Südlich grenzen an die Weseraue die bewaldeten Krankenhagener Kuppen und die Heidelbecker Höhen, die den Übergang in die stärker besiedelten und überwiegend landwirtschaftlich genutzten Bereiche des Hohenhauser und Taller Berglands bilden. Zentraler Ort mit Sitz der Gemeindeverwaltung ist Hohenhausen. Weitere größere Ortschaften sind Kalldorf, Langenholzhausen, Talle, Bavenhausen und Lüdenhausen.

Während das zentral gelegene Hohenhauser Bergland durch die Bachläufe der Westerkalle, der Osterkalle und der Kalle stark gegliedert wird, ist das Taller Bergland mit seinem raschen Wechsel von runden Kuppen, Mulden, Becken und kleineren Bachtälern eher unübersichtlich.

Mit der Darstellung unterschiedlicher Entwicklungsziele soll den vielfältigen Ansprüchen sowie der Erhaltung, Sicherung und Entwicklung der natürlichen Potentiale im Planungsraum Rechnung getragen werden. Für Kalletal sind die Erhaltung der naturnahen Lebensräume, die Sicherung und Erhaltung der Naturschutzgebiete und die Arreicherung ausgeräumter Ackerlagen mit gliedernden Elementen wie Hecken vorrangige Entwicklungsziele. Zentrale Bedeutung für den Naturschutz hat das FFH-Gebiet "Rotenberg, Bärenkopf, Habichtsberg und Wihupsberg" mit seinen großflächigen Buchenwäldern, das Gegenstand der 1. Änderung des Landschaftsplanes gewesen ist.

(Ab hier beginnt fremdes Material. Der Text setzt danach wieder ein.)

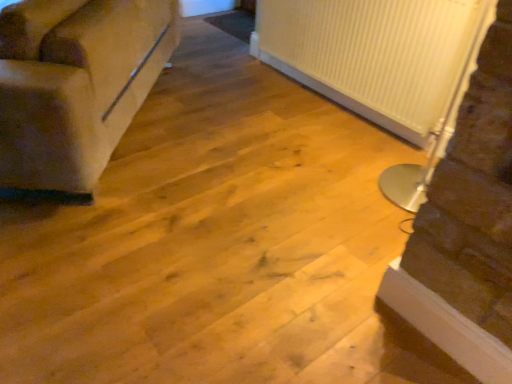
The width and height of the screenshot is (512, 384). Identify the location of white ribbed radiator at upper right. (372, 54).

This screenshot has height=384, width=512. Describe the element at coordinates (372, 54) in the screenshot. I see `white ribbed radiator at upper right` at that location.

The image size is (512, 384). I want to click on white ribbed radiator at right, so click(x=467, y=227).

Is white ribbed radiator at upper right behind suede-like beige couch at left?

Yes, white ribbed radiator at upper right is further from the camera.

Locate an element on the screen. This screenshot has height=384, width=512. radiator behind the suede-like beige couch at left is located at coordinates (372, 54).

Are white ribbed radiator at upper right and suede-like beige couch at left located far from each other?

Yes, white ribbed radiator at upper right and suede-like beige couch at left are located far from each other.

In terms of size, does white ribbed radiator at right appear bigger or smaller than white ribbed radiator at upper right?

Clearly, white ribbed radiator at right is larger in size than white ribbed radiator at upper right.

Considering the sizes of objects white ribbed radiator at right and white ribbed radiator at upper right in the image provided, who is shorter, white ribbed radiator at right or white ribbed radiator at upper right?

Standing shorter between the two is white ribbed radiator at upper right.

Would you say white ribbed radiator at right contains white ribbed radiator at upper right?

Actually, white ribbed radiator at upper right is outside white ribbed radiator at right.

Identify the location of stairwell that appears in front of the white ribbed radiator at upper right. The width and height of the screenshot is (512, 384). (467, 227).

From the image's perspective, is white ribbed radiator at right positioned above or below suede-like beige couch at left?

Clearly, from the image's perspective, white ribbed radiator at right is below suede-like beige couch at left.

Based on their positions, is white ribbed radiator at right located to the left or right of suede-like beige couch at left?

white ribbed radiator at right is positioned on suede-like beige couch at left's right side.

How different are the orientations of white ribbed radiator at right and suede-like beige couch at left in degrees?

The angular difference between white ribbed radiator at right and suede-like beige couch at left is 42.1 degrees.

In terms of size, does white ribbed radiator at right appear bigger or smaller than suede-like beige couch at left?

In the image, white ribbed radiator at right appears to be smaller than suede-like beige couch at left.

Can you confirm if suede-like beige couch at left is bigger than white ribbed radiator at right?

Correct, suede-like beige couch at left is larger in size than white ribbed radiator at right.

Is suede-like beige couch at left oriented away from white ribbed radiator at right?

Yes, white ribbed radiator at right is at the back of suede-like beige couch at left.

From the picture: From a real-world perspective, is suede-like beige couch at left physically below white ribbed radiator at right?

Yes, from a real-world perspective, suede-like beige couch at left is under white ribbed radiator at right.

In the scene shown: Does suede-like beige couch at left contain white ribbed radiator at upper right?

No, white ribbed radiator at upper right is not surrounded by suede-like beige couch at left.

Is suede-like beige couch at left next to white ribbed radiator at upper right and touching it?

No, suede-like beige couch at left is not making contact with white ribbed radiator at upper right.

Does suede-like beige couch at left have a smaller size compared to white ribbed radiator at upper right?

Actually, suede-like beige couch at left might be larger than white ribbed radiator at upper right.

Which is behind, suede-like beige couch at left or white ribbed radiator at upper right?

white ribbed radiator at upper right is behind.

You are a GUI agent. You are given a task and a screenshot of the screen. Output one action in this format:
    pyautogui.click(x=<x>, y=<y>)
    Task: Click on the radiator behind the white ribbed radiator at right
    
    Given the screenshot: What is the action you would take?
    pyautogui.click(x=372, y=54)

Does white ribbed radiator at upper right appear on the right side of white ribbed radiator at right?

Incorrect, white ribbed radiator at upper right is not on the right side of white ribbed radiator at right.

How different are the orientations of white ribbed radiator at upper right and white ribbed radiator at right in degrees?

white ribbed radiator at upper right and white ribbed radiator at right are facing 0.203 degrees away from each other.

Where is `radiator located on the right of suede-like beige couch at left`? radiator located on the right of suede-like beige couch at left is located at coordinates (372, 54).

You are a GUI agent. You are given a task and a screenshot of the screen. Output one action in this format:
    pyautogui.click(x=<x>, y=<y>)
    Task: Click on the stairwell that appears below the white ribbed radiator at upper right (from the image's perspective)
    This screenshot has height=384, width=512.
    Given the screenshot: What is the action you would take?
    pyautogui.click(x=467, y=227)

Looking at the image, which one is located further to white ribbed radiator at upper right, white ribbed radiator at right or suede-like beige couch at left?

suede-like beige couch at left lies further to white ribbed radiator at upper right than the other object.

Which object lies further to the anchor point white ribbed radiator at upper right, suede-like beige couch at left or white ribbed radiator at right?

Among the two, suede-like beige couch at left is located further to white ribbed radiator at upper right.

Considering their positions, is suede-like beige couch at left positioned further to white ribbed radiator at right than white ribbed radiator at upper right?

suede-like beige couch at left.

From the image, which object appears to be farther from suede-like beige couch at left, white ribbed radiator at upper right or white ribbed radiator at right?

white ribbed radiator at right is positioned further to the anchor suede-like beige couch at left.

From the image, which object appears to be nearer to white ribbed radiator at right, white ribbed radiator at upper right or suede-like beige couch at left?

Among the two, white ribbed radiator at upper right is located nearer to white ribbed radiator at right.

Estimate the real-world distances between objects in this image. Which object is further from suede-like beige couch at left, white ribbed radiator at right or white ribbed radiator at upper right?

white ribbed radiator at right is further to suede-like beige couch at left.

Where is `radiator between suede-like beige couch at left and white ribbed radiator at right from left to right`? radiator between suede-like beige couch at left and white ribbed radiator at right from left to right is located at coordinates (372, 54).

Für den Biotop- und Artenschutz wurden Besonders Geschützte Teile von Natur und Landschaft in unterschiedlichen Schutzkategorien ausgewiesen. Im Plangebiet wurden sieben Naturschutzgebiete mit insgesamt ca. 659 Hektar Fläche festgesetzt.

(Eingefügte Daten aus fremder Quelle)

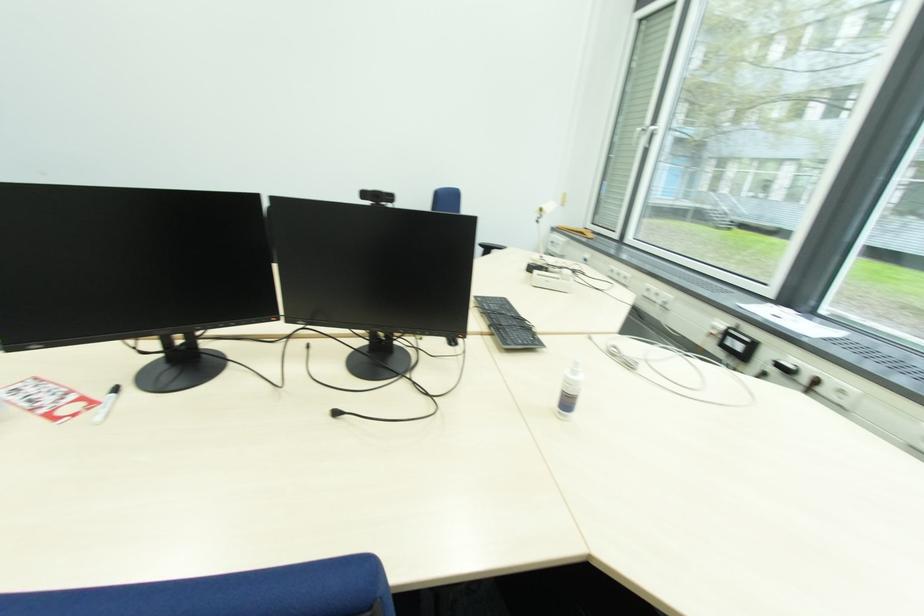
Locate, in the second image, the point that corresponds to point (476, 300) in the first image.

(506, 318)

Der Landschaftsplan 'Kalletal' ist am 11. Oktober 1999 in Kraft getreten. Die 1. Änderung des Landschaftsplanes wurde am 10. Februar 2005 rechtskräftig.

 

Interaktive Karten des Landschaftsplanes:


Festsetzungskarte

Entwicklungskarte

Textteil (Lesefassung)

Das hier erstellte Landschaftsplanexemplar stellt eine Lesefassung dar. Der rechtskräftige Landschaftsplan Nr. 4 „Kalletal“ vom 11.10.1999  wurde mit der rechtskräftigen 1. Änderung vom 10.02.2005 zusammengeführt. Die Originale sind beim Kreis Lippe, untere Naturschutzbehörde, Felix-Fechenbach-Str. 5, 32756 Detmold, während der Dienstzeit einzusehen. Die Lesefassung besitzt inoffiziellen Charakter; Irrtümer können nicht vollständig ausgeschlossen werden. Im Zweifelsfall sind die Originale maßgeblich.